With no annotations provided, the description carries the full burden of behavioral disclosure. It describes what information is retrieved (status, plan output, relationships) and mentions the API endpoint format, which adds useful context. However, it doesn't disclose important behavioral aspects like whether this is a read-only operation (implied but not stated), rate limits, authentication requirements, or error conditions.

Agents need to know what a tool does to the world before calling it. Descriptions should go beyond structured annotations to explain consequences.

Conciseness4/5

Is the description appropriately sized, front-loaded, and free of redundancy?

The description is well-structured and appropriately sized. It starts with the core purpose, provides usage guidance, includes the API endpoint, documents the parameter with format details, describes the return value, and references external documentation.
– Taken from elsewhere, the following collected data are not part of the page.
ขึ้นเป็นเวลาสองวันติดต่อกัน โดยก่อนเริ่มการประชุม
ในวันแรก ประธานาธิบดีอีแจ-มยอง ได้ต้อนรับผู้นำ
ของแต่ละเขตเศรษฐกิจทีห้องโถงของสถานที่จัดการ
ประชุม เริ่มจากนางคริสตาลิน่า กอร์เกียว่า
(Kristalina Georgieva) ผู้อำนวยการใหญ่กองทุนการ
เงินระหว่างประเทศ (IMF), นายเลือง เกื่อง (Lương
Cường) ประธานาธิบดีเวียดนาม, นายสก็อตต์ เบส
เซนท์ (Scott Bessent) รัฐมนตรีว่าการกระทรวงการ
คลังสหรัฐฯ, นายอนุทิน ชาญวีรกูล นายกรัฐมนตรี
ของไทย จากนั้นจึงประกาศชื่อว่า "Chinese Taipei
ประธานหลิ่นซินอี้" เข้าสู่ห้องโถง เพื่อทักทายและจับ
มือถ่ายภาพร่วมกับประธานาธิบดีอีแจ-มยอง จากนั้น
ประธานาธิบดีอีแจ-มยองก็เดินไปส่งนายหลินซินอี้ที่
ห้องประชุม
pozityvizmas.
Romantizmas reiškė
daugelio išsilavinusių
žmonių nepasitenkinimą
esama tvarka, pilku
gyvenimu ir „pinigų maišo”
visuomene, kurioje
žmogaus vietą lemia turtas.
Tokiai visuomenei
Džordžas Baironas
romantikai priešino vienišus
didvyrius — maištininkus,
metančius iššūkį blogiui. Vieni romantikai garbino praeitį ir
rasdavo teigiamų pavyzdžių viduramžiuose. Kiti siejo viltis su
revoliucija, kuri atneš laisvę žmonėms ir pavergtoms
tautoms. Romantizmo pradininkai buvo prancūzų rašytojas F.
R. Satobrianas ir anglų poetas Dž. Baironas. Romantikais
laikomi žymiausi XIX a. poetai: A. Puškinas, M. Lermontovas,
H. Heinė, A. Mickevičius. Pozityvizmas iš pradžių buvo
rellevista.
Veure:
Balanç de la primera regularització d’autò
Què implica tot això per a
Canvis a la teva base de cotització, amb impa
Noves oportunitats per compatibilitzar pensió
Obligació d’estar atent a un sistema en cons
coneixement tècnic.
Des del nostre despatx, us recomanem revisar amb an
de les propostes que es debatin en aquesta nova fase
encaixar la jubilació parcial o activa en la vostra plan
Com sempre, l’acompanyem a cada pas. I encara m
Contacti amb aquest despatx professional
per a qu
Each section adds value, though the 'See:' reference could be integrated more smoothly.

Shorter descriptions cost fewer tokens and are easier for agents to parse. Every sentence should earn its place.

Completeness3/5

Given the tool's complexity, does the description cover enough for an agent to succeed on first attempt?
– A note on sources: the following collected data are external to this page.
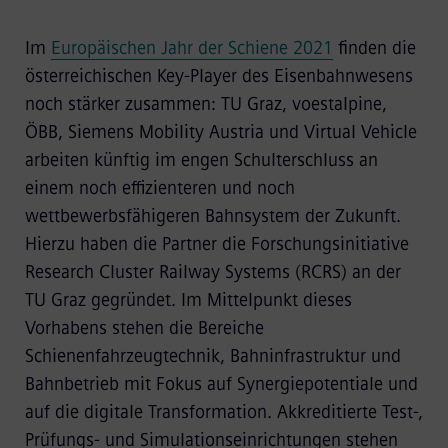
Im
Europäischen Jahr der Schiene 2021
finden die
österreichischen Key-Player des Eisenbahnwesens
noch stärker zusammen: TU Graz, voestalpine,
ÖBB, Siemens Mobility Austria und Virtual Vehicle
arbeiten künftig im engen Schulterschluss an
einem noch effizienteren und noch
wettbewerbsfähigeren Bahnsystem der Zukunft.
Hierzu haben die Partner die Forschungsinitiative
Research Cluster Railway Systems (RCRS) an der
TU Graz gegründet. Im Mittelpunkt dieses
Vorhabens stehen die Bereiche
Schienenfahrzeugtechnik, Bahninfrastruktur und
Bahnbetrieb mit Fokus auf Synergiepotentiale und
auf die digitale Transformation. Akkreditierte Test-,
Prüfungs- und Simulationseinrichtungen stehen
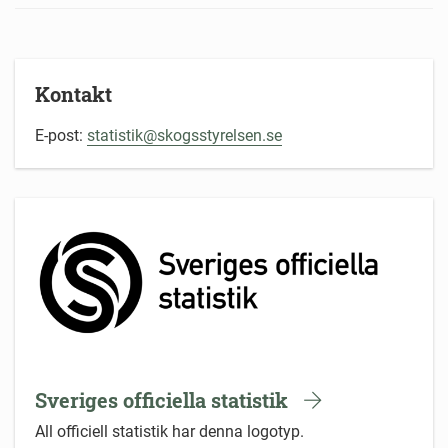
Kontakt
E-post:
statistik@skogsstyrelsen.se
Sveriges officiella statistik
All officiell statistik har denna logotyp.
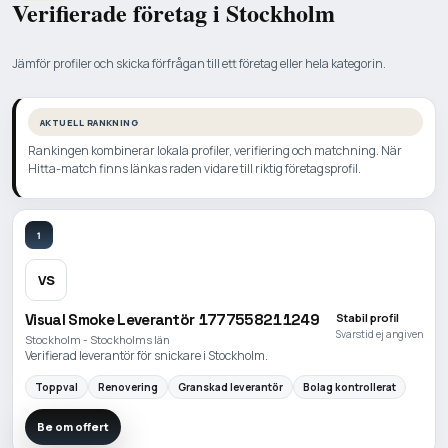
Verifierade företag i Stockholm
Jämför profiler och skicka förfrågan till ett företag eller hela kategorin.
AKTUELL RANKNING
Rankingen kombinerar lokala profiler, verifiering och matchning. När
Hitta-match finns länkas raden vidare till riktig företagsprofil.
1
VS
Visual Smoke Leverantör 1777558211249
Stabil profil
Svarstid ej angiven
Stockholm - Stockholms län
Verifierad leverantör för snickare i Stockholm.
Toppval
Renovering
Granskad leverantör
Bolag kontrollerat
Be om offert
For a single-parameter retrieval tool with no annotations and no output schema, the description provides adequate coverage of the tool's purpose, usage, parameter, and return value. However, it lacks details about the structure of the returned data (beyond mentioning it includes 'status, plan, and relationships') and doesn't address potential error conditions or authentication requirements that would be important for an API tool.

Complex tools with many parameters or behaviors need more documentation. Simple tools need less. This dimension scales expectations accordingly.

Parameters4/5

Does the description clarify parameter syntax, constraints, interactions, or defaults beyond what the schema provides?

The description adds significant value beyond the input schema. With 0% schema description coverage and only one parameter, the description provides the parameter name ('run_id'), explains its purpose ('The ID of the run to retrieve details for'), and specifies the expected format ('format: "run-xxxxxxxx"'). This fully compensates for the lack of schema documentation.

Input schemas describe structure but not intent. Descriptions should explain non-obvious parameter relationships and valid value ranges.

Purpose4/5

Does the description clearly state what the tool does and how it differs from similar tools?

The description clearly states the tool's purpose: 'Get detailed information about a specific run' and specifies it retrieves 'comprehensive information about a run including its current status, plan output, and relationship to other resources.' This is a specific verb+resource combination. However, it doesn't explicitly distinguish this from sibling tools like 'get_plan_details' or 'get_apply_details' which might retrieve related but different information.

Agents choose between tools based on descriptions. A clear purpose with a specific verb and resource helps agents select the right tool.

Usage Guidelines4/5

Does the description explain when to use this tool, when not to, or what alternatives exist?

The description provides clear usage context: 'Use to check run progress or results.' This gives a specific scenario when to use the tool. However, it doesn't mention when NOT to use it or explicitly name alternative tools for related but different purposes (like using 'get_plan_details' for plan-specific information).

Agents often have multiple tools that could apply. Explicit usage guidance like "use X instead of Y when Z" prevents misuse.